Wenn sich das bewahrheitet und die Ölpreise nicht wieder in die Höhe schnellen, könnte ein von der Fed genau beobachteter Indikator für die Inflation im nächsten Jahr zusammenbrechen, schätzt Shepherdson.

Das ist ein Argument, das auch Brainard in einem kürzlich erschienenen Papier erwähnt hat, in dem sie andeutet, dass sinkende Gewinnmargen "einen wichtigen Beitrag zu einem geringeren Preisdruck leisten könnten".

Aber der Zeitpunkt ist ungewiss, und der Fed-Vorsitzende Jerome Powell hat gesagt, dass die "Uhr tickt" und die Zentralbank zeigen muss, dass sie Fortschritte bei der Inflation machen kann, um ihre Glaubwürdigkeit bei den Märkten und der amerikanischen Öffentlichkeit zu erhalten.

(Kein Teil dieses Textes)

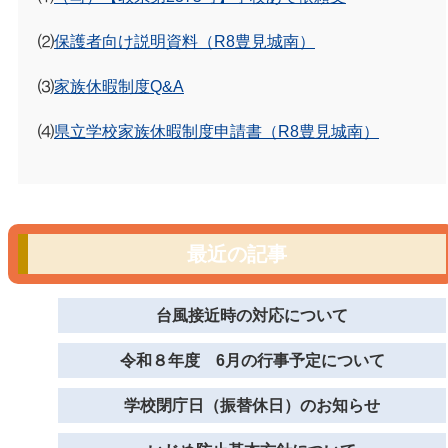
⑵
保護者向け説明資料（R8豊見城南）
⑶
家族休暇制度Q&A
⑷
県立学校家族休暇制度申請書（R8豊見城南）
最近の記事
台風接近時の対応について
令和８年度 6月の行事予定について
学校閉庁日（振替休日）のお知らせ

Selbst nachdem sie die Kräfte aufgezählt hatte, die ihrer Meinung nach die Inflation nach unten ziehen könnten, und die "Risiken, die mit einer Überstraffung verbunden sind" erwähnte, sagte Brainard, dass sich die Fed weiterhin auf das Wesentliche konzentriere.

"Wir haben sowohl die Fähigkeit als auch die Verantwortung, für verankerte Inflationserwartungen und Preisstabilität zu sorgen", sagte sie. "Wir sind so lange dabei, wie es dauert, die Inflation zu senken.